OpenMP (Target Offloading)

Discussions

  • Rewriting the target offloading driver and requiring LLD for OpenMP offloading was discussed, Slides.

Commits

  • The new device runtime is now enabled by default for Nvidia offloading. To use the old runtime, -fno-openmp-target-new-runtime must be passed. D114890

External Compilers

LLPC

  • The standalone compiler tool switched to handling recoverable errors with llvm::Error, using the standard LLVM error handling utilities. LLPC#1545, LLPC#1553
  • Continued worked towards supporting the New Pass Manager. LLPC#1519
  • The pre-merge checks will now warn about typos using the typos CLI tool.
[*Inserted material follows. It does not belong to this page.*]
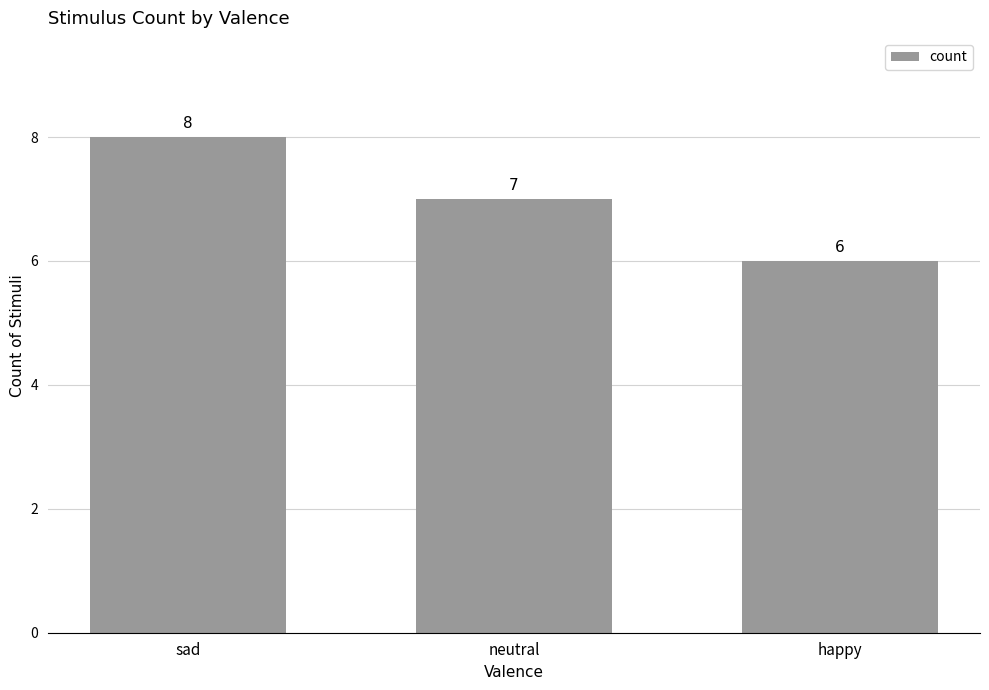

What is the value of the 2nd bar from the left?

7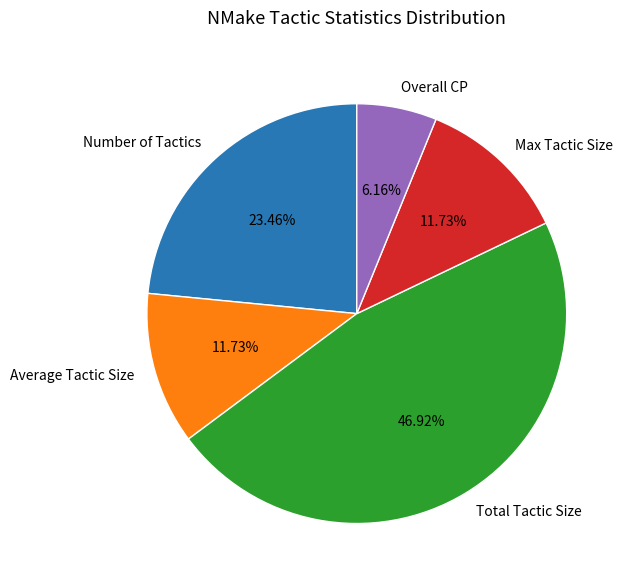

What is the largest slice in the pie chart?

Total Tactic Size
LLPC#1516

oneAPI DPC++

CUDA/HIP support

  • Enabled cuda-gpu-arch, cuda-path, nocudalib, and fno-sycl-libspirv options in MSVC compatible driver (clang-cl).
  • Improved diagnostics for using unsupported work-group size with HIP backend.
  • Added half precision floating point data type support for the nextafter function.
  • Added atomics with scopes and memory orders to CUDA backend. Patch adding NVPTX intrinsics required for this implementation is uploaded for review. D112718
  • Added HIP backed implementation for 40+ math functions.

SYCL 2020 support

  • Improved diagnostics for using non-forward declarable kernel name types and unsupported data types in device code (added is_device_copyable type trait check for SYCL buffers).
  • Added user-defined and pointer types support to group_broadcast operation.
  • Made sycl::marray implementation trivially copyable.
  • Added info::device::built_in_kernel_ids information query support.

Non-standard extensions

  • [ESIMD] Added support for align flags to simd::copy_from/to operations.
  • Added ESIMD-specific IR verification pass.
  • Added specification for discard_events queue property.

Misc

  • Fixed a number of memory leaks in the DPC++ runtime library.
  • Added stripped PDB files for the DPC++ runtime library and plugins when building with MSVC.
  • Reduced compiler memory consumption during link step.